▸ ASSIGNMENT: Set out each line of the records below as a numbered list, leaving out the blank lines.

▸ INFORMATION SHOWN:
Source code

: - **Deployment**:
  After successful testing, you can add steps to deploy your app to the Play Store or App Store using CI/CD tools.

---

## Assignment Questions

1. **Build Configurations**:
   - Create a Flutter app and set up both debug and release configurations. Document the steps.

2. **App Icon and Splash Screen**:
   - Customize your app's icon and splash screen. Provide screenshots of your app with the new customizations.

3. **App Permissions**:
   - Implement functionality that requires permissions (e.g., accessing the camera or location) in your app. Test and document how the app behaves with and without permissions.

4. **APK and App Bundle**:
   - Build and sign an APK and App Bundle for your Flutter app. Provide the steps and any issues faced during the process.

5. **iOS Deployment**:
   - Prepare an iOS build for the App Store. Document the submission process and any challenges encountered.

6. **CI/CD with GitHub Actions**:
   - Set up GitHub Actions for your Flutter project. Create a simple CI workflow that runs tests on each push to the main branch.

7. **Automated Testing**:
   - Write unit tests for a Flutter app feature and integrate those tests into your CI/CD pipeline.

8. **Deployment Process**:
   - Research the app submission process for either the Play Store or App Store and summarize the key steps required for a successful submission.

▸ RESPONSE TO THIS TASK:
1. Source code
2. : - **Deployment**:
3.   After successful testing, you can add steps to deploy your app to the Play Store or App Store using CI/CD tools.
4. ---
5. ## Assignment Questions
6. 1. **Build Configurations**:
7.    - Create a Flutter app and set up both debug and release configurations. Document the steps.
8. 2. **App Icon and Splash Screen**:
9.    - Customize your app's icon and splash screen. Provide screenshots of your app with the new customizations.
10. 3. **App Permissions**:
11.    - Implement functionality that requires permissions (e.g., accessing the camera or location) in your app. Test and document how the app behaves with and without permissions.
12. 4. **APK and App Bundle**:
13.    - Build and sign an APK and App Bundle for your Flutter app. Provide the steps and any issues faced during the process.
14. 5. **iOS Deployment**:
15.    - Prepare an iOS build for the App Store. Document the submission process and any challenges encountered.
16. 6. **CI/CD with GitHub Actions**:
17.    - Set up GitHub Actions for your Flutter project. Create a simple CI workflow that runs tests on each push to the main branch.
18. 7. **Automated Testing**:
19.    - Write unit tests for a Flutter app feature and integrate those tests into your CI/CD pipeline.
20. 8. **Deployment Process**:
21.    - Research the app submission process for either the Play Store or App Store and summarize the key steps required for a successful submission.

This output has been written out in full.